ELKO, Nev. – The Bureau of Land Management (BLM) Northeastern Great Basin Resource Advisory Council (RAC) will meet at 9:00 a.m., Friday, Aug. 14 in Battle Mountain, Nev. at the BLM Battle Mountain District, 50 Bastian Road, Battle Mountain. Members of the public and media are cordially invited to attend.
The RAC advises and makes recommendations to the BLM on public land management. Discussion items will include, but are not limited to, drought, rangeland health; livestock grazing and term permit renewals.
This meeting will include a field tour and members of the media and public wishing to accompany the RAC on the field tour will need to travel in high-clearance four-wheel drive vehicles and provide their own food and water.
The public may present general written and/or oral comments to the RAC beginning at 9:15 a.m. The public comment period will last approximately 30 minutes dependent upon the number of comments. Written comments can also be submitted to Greg Deimel, Public Affairs Officer (firstname.lastname@example.org), Elko District Office, 3900 E. Idaho St., Elko, NV 89801, telephone (775) 753-0386. An agenda is posted at: http://www.blm.gov/nv/st/en/res/resource_advisory/northeastern_great.html.
Individuals who plan to attend and need special assistance such as sign language interpretation or other reasonable accommodations, or those wishing a printed copy of the agenda, should contact Greg Deimel no later than Aug. 13, 2015.

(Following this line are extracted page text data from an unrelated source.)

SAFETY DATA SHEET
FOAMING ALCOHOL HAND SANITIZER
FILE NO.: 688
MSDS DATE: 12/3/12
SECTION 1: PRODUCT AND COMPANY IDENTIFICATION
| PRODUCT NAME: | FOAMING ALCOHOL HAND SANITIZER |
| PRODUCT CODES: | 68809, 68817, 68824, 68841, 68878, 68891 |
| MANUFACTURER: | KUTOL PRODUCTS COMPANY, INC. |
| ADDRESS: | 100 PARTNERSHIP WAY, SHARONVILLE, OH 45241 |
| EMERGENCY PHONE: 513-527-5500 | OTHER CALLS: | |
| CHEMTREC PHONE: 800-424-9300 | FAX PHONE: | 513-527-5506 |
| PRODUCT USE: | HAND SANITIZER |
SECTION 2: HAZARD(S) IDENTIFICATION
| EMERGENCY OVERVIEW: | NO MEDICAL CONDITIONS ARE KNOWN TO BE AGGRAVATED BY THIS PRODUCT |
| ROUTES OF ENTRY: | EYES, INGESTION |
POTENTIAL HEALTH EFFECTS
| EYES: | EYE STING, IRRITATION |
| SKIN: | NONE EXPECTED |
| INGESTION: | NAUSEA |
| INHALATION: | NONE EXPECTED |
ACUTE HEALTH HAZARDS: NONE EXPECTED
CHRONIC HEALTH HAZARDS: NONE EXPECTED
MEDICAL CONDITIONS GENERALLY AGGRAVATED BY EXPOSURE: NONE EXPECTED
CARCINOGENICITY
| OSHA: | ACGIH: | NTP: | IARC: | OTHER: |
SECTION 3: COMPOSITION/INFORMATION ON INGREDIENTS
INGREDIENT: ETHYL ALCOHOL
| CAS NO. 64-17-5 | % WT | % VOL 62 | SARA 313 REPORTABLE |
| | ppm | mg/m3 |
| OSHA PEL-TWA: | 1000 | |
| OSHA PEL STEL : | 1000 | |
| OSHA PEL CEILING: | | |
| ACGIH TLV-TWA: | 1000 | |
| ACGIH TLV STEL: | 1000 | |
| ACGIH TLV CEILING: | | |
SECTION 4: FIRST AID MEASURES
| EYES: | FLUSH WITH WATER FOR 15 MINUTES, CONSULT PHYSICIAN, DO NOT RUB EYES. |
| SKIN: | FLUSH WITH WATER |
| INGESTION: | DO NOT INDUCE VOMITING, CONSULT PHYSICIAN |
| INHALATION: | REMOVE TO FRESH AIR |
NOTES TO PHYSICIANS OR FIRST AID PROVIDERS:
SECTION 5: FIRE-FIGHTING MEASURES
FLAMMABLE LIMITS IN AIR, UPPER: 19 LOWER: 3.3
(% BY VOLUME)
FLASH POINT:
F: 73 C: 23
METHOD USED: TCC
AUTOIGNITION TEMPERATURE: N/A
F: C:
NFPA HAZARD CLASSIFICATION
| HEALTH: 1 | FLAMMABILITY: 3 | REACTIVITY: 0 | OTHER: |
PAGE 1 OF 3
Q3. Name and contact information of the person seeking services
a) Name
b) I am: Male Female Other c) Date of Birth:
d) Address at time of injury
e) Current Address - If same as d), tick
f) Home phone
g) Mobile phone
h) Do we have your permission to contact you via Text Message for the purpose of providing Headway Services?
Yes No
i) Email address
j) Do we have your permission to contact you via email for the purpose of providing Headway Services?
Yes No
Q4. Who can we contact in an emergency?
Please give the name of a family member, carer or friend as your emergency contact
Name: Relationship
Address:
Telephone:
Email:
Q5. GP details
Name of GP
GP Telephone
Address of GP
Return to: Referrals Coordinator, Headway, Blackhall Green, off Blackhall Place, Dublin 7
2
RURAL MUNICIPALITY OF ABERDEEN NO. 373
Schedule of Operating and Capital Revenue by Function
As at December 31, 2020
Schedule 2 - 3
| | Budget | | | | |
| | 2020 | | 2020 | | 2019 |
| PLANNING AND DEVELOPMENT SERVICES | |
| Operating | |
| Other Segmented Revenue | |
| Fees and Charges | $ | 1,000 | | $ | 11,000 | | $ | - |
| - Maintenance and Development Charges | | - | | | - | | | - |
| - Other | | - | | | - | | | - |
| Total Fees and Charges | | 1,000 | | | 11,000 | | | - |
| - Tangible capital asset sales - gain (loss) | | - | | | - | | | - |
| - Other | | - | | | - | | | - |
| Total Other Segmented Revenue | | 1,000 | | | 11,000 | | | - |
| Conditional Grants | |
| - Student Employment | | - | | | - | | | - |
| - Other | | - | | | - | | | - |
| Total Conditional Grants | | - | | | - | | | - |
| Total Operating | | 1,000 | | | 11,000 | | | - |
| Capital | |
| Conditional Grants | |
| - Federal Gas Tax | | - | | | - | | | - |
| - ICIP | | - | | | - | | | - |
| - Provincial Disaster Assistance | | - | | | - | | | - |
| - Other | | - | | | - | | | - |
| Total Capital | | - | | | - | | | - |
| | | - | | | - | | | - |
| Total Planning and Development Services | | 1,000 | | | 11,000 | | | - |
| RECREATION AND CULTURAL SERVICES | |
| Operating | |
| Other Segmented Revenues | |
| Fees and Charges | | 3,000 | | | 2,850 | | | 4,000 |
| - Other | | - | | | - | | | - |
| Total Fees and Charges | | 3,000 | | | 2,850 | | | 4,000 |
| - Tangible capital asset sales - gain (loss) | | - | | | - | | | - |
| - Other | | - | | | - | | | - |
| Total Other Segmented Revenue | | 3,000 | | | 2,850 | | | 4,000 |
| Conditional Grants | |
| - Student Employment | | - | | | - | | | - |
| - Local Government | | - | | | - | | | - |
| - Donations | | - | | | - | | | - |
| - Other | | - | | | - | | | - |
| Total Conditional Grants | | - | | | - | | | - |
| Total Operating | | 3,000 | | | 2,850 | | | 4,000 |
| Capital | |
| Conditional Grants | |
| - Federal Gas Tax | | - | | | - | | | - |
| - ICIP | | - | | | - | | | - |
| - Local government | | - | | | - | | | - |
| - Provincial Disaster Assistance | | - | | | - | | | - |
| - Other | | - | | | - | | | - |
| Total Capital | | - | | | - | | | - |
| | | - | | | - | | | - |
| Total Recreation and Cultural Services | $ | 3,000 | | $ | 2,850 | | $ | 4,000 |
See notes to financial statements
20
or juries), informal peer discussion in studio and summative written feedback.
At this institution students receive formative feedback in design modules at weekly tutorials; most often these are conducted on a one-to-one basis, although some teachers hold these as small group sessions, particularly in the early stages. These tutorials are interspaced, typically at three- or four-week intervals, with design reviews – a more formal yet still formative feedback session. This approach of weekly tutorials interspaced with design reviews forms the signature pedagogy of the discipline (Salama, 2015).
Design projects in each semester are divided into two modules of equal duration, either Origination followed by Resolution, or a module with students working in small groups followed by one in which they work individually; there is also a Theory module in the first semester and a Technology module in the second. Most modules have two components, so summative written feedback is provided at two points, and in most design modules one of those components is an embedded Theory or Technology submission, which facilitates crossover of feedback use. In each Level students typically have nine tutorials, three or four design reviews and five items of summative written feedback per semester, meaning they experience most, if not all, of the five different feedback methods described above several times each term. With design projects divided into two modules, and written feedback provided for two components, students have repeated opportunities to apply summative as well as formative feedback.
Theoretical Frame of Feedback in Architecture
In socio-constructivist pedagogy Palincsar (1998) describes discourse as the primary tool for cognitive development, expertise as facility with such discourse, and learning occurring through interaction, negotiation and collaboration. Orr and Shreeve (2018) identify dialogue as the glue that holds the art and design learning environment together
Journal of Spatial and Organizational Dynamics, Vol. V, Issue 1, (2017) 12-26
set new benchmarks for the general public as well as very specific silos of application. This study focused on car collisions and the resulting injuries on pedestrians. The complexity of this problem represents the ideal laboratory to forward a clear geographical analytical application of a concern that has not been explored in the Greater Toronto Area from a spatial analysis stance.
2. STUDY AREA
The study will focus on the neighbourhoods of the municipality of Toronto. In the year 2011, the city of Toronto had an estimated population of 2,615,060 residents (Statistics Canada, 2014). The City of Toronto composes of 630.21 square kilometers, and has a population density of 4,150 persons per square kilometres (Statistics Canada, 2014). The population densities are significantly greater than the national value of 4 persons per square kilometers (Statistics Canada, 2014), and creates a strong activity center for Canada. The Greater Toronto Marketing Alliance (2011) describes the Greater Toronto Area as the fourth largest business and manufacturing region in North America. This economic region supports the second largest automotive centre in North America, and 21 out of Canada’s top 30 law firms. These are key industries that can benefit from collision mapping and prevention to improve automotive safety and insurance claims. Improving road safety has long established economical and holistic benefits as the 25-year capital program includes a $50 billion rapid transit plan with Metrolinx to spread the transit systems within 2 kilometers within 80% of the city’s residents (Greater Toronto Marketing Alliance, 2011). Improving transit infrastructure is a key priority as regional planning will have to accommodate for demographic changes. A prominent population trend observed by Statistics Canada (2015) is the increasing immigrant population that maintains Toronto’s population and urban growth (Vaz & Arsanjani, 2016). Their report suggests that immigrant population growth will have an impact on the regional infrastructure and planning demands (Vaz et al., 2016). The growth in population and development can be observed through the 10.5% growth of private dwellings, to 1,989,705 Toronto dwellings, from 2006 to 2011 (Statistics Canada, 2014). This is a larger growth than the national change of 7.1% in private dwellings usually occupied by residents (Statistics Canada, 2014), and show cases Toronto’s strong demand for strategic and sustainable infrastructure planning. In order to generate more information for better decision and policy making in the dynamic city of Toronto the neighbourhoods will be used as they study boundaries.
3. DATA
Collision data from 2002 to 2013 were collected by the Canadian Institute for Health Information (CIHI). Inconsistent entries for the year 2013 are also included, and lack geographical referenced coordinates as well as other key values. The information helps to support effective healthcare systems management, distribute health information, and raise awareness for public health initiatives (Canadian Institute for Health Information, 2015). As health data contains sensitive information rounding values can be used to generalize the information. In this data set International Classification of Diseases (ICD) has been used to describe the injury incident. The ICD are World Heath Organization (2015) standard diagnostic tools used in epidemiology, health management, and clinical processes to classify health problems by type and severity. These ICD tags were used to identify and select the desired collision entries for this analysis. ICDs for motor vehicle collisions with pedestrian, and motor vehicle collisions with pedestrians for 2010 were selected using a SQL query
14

In accordance with the Federal Land Policy and Management Act and the Federal Advisory Committee Act of 1972 (FACA), the U.S. Department of the Interior, Bureau of Land Management formed 24 RACs in the western States to provide advice on the management of public lands and resources. These citizen-based groups provide an opportunity for individuals from all backgrounds and interests to have a voice in the management of the public lands, and to help improve their health and productivity. RAC recommendations address all public land issues, including: land use planning, recreation, noxious weeds, and wild horse and burro herd management areas.